Sulla scheda per le prossime Regionali sotto il simbolo di Forza Italia non ci sarà più il nome di Berlusconi. A prendere la decisione lo stesso ex premier , dopo che già una settimana fa c’era stato un confronto interno al partito tra chi voleva che il riferimento al presidente azzurro rimanesse e chi invece consigliava di toglierlo per proteggerlo da un eventuale danno d’immagine in caso di flop elettorale.
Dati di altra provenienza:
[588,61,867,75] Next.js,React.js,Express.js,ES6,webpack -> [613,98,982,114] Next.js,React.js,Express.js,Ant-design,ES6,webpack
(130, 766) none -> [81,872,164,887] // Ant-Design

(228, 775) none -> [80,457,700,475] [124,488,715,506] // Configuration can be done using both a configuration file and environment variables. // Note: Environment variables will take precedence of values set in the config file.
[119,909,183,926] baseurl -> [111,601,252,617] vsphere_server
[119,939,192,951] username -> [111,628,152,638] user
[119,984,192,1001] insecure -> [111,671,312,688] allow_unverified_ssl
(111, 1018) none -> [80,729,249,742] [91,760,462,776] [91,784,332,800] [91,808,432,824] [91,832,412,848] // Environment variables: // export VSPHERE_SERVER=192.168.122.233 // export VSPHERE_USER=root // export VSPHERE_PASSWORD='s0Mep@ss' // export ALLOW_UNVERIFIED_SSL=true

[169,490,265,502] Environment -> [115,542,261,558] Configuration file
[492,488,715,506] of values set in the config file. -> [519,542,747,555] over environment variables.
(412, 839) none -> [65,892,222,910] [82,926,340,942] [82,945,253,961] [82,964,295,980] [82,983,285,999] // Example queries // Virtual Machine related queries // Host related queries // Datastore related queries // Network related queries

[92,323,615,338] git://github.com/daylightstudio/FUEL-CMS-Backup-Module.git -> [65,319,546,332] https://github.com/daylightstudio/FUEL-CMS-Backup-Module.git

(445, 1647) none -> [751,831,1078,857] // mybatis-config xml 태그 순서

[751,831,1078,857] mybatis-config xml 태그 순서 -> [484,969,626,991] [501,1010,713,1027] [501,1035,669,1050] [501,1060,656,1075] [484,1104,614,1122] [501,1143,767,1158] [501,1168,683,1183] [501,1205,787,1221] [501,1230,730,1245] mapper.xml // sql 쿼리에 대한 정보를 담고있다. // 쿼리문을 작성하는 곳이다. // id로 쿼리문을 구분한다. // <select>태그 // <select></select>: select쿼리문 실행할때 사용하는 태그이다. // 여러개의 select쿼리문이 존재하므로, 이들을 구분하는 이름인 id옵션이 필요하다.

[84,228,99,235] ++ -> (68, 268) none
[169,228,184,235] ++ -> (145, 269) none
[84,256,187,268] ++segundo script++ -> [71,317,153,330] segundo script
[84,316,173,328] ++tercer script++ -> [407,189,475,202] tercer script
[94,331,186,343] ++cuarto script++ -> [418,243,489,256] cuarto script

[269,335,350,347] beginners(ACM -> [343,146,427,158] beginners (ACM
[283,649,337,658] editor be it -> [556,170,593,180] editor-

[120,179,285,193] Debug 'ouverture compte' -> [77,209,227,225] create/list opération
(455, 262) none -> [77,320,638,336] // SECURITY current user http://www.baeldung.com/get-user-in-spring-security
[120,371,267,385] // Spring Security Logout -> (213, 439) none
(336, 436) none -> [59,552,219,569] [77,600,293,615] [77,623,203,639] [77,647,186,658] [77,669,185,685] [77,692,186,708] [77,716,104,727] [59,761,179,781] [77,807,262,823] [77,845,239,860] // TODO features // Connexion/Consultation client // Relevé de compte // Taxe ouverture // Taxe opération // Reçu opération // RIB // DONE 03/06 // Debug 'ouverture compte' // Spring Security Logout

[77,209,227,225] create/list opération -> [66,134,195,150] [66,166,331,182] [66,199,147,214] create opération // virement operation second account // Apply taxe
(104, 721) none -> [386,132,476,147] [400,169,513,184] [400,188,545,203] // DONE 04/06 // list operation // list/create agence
Così, nell’attesa di una “piena riabilitazione politica” l’ex Cavaliere ha deciso di non metterci, per il momento, ‘la faccia’. Come tiene a precisare, tornerà definitivamente in campo “solo quando avrò ottenuto la piena dignità e sarà stata riconosciuta la mia completa innocenza”.

Il direttore di Ipr Marketing, Antonio Noto, ha detto che l’impatto della scelta nell’urna si sentirà poco: “Forza Italia è sinonimo di Berlusconi, mi sembra piuttosto una scelta tattica in attesa di preparare una rivoluzione e cambiare il nome al partito”. Non condivide Deborah Bergamini, responsabile Comunicazione: “Se FI andrà bene si attribuirà il risultato a Berlusconi, idem se non andrà bene. Dire il contrario mi sembra ingenuo”. “Ne abbiamo discusso e abbiamo deciso tutti insieme che il nome non ci fosse per dare una maggiore riconoscibilità al simbolo nei territori. Sono Regionali, ci saranno liste civiche, alleanze disorganiche, non dimentichiamolo” ha aggiunto la Bergamini.

Secondo le malelingue, l’assenza del nome di Berlusconi sul logo di FI sarebbe da attribuire al fatto che il leader azzurro teme proprio un risultato negativo. Le chance di vittoria sarebbero solo in Veneto, Liguria e Campania. Quasi a zero le possibilità di vittoria in Puglia, soprattutto a causa delle divisioni interne al partito e al centrodestra che vedono schierati due candidati presidenti: Francesco Schittulli e Adriana Poli Bortone. “L’unità del centrodestra in Puglia è ancora possibile, ma si può trovare solo intorno alla candidata presidente che Fi e Lega sostengono, e a patto che l’altro candidato faccia un passo indietro, magari immaginando per sé un’alternativa che potrebbe essere un ticket, l’assessorato alla Sanità, o una candidatura in Parlamento”, ha detto Luigi Vitali, segretario regionale FI. Agitazione anche in Toscana intorno alla scelta di Fratelli d’Italia di allearsi con la Lega e convergere sulla candidatura di Claudio Borghi.